To view the class action complaint, click on https://banzhaf.net/condo.pdf
Banzhaf notes that if more than 100 persons died in the tragedy, the potential damages could well exceed one hundred million dollars, and that law suits by other plaintiffs (e.g., those living in the North Towers building), as well as against other defendants (e.g., those who constructed and/or inspected the building) are not only possible but more than likely.
Filing Law Suits Promptly
It's very important for lawyers representing one or more victims of any tragedy to file law suits promptly, says Banzhaf, since the filing of even one law suit puts everyone involved on legal notice of the need to preserve - and certainly not to destroy or "lose" or "delete" (e.g., emails) - anything in the way of documents or otherwise which might serve as evidence, or even help in the search for relevant evidence.
Unfortunately, without such legal notice, documents and other evidence too often do turn out to be "missing," or even destroyed as part of a so-called periodic purging of files, including emails and text messages.

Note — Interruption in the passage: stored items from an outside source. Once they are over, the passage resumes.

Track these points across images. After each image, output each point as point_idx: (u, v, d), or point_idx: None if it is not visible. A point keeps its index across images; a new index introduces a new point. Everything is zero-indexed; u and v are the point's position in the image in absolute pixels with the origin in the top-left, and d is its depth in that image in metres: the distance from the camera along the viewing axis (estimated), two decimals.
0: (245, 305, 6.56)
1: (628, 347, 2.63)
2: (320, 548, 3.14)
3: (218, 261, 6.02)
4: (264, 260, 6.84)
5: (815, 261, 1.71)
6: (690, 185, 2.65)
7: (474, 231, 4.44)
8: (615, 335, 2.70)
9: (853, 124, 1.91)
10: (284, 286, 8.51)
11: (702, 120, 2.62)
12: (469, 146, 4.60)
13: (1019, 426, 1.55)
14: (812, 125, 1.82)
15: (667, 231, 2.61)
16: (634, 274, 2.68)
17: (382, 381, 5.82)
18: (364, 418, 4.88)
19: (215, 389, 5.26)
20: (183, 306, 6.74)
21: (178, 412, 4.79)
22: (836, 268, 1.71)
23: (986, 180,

It's also important for attorneys to act quickly to pin down - by obtaining statements both informally and under oath - before memories fade or, worse, stories are concocted and agreed to by those who might have something to hide, he says.
The argument made by one defense lawyer that attorneys seeking compensation for the victims of the tragedy should not file a law suit until the precise cause or causes of the building collapse are known is also wrong, says Banzhaf, because of an ancient, powerful, and well accepted legal doctrine which clearly applies in this situation.

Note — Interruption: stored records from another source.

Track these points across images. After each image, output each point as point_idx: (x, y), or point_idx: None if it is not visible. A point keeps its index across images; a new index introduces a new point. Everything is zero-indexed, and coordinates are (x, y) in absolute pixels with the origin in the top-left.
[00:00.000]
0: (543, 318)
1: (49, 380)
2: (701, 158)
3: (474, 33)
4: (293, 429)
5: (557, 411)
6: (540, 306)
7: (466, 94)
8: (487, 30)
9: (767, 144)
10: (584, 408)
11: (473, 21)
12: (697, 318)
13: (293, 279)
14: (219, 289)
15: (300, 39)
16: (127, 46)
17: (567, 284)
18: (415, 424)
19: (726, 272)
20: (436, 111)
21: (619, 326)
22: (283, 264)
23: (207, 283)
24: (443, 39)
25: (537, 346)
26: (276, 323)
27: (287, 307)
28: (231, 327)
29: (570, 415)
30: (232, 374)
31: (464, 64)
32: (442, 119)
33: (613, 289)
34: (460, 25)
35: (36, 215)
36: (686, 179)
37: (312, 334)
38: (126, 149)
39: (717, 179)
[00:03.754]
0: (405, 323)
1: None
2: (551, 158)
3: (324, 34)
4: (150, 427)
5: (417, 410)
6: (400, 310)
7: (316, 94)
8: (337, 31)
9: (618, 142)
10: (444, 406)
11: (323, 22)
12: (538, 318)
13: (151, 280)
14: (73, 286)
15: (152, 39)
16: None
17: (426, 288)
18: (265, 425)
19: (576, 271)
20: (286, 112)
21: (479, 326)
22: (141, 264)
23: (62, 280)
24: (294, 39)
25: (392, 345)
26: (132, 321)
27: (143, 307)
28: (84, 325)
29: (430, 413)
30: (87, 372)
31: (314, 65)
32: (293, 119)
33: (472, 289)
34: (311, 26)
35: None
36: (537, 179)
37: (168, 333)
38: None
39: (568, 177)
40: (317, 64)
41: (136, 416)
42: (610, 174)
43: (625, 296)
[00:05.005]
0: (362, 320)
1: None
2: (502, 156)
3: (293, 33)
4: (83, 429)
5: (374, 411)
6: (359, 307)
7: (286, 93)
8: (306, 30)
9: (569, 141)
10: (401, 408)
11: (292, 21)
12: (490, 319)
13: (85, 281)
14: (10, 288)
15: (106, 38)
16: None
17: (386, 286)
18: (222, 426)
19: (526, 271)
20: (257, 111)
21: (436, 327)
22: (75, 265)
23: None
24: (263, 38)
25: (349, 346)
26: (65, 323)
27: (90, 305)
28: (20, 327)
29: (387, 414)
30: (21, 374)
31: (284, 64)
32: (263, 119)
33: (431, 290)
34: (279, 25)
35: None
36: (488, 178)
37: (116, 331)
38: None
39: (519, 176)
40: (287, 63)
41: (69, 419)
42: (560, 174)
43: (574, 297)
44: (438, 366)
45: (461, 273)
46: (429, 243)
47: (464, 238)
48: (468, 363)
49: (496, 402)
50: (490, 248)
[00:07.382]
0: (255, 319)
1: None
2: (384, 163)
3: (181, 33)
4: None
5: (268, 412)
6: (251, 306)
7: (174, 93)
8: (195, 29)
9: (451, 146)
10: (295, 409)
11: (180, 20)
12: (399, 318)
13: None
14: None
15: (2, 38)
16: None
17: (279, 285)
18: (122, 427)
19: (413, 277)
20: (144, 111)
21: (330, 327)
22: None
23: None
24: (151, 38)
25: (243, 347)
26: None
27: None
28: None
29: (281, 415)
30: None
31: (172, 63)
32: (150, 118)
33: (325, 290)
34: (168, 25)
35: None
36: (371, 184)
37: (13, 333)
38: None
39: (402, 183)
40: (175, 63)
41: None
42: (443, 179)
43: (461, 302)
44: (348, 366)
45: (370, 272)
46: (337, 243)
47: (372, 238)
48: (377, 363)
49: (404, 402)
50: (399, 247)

Ordinarily an attorney seeking to hold someone or some entity liable for negligence must prove the negligence by showing some specific way in which the defendant failed to take reasonable care. This can often be a difficult task, involving months of research and analysis. It also often leads to a battle of experts in the courtroom as plaintiffs try to meet their joint burden of providing exactly what happened, and then why it did not meet the relevant legal standard of care.
But an exception to that rule and requirement which has existed for hundreds of year is known by the Latin phrase "Res Ipsa Loquitur," which means that "the thing speaks for itself."
If something usually or virtually certainly doesn't occur unless there is negligence, and neither the plaintiff nor some third party could have caused the accident, jurors are told by the judge that the accident speaks for itself, and that jurors can find that negligence occurred, and hold the defendant legally liable for damages in a negligence action, even if the specific cause of the accident isn't proven or even known.
An elevator which suddenly drops to the bottom of the shaft, or two trains traveling in opposite directions tying to pass each other on a single track, are often cited examples where the circumstances speak for themselves and negligence is clear; at least unless and until the defendant proves a cause over which it had no control - e.g., a madman cut the elevator cable; terrorists took control of one or both trains, etc. - was in fact the correct cause.
As numerous experts have already assured the public, large buildings in major developed countries just do not suddenly collapse, at least in the absence of an earthquake, major explosion, or some other powerful force. So attorneys can - and probably will - rely successfully on res ipsa, as well as on factors such as neglecting warnings from engineers, delaying repairs, etc., predicts Banzhaf.
Lawyers may not be as important as the rescuers now on the scene, but they, and their very prompt participation, are essential if victims are to receive just compensation, and to deter similar tragedies in the future, he says.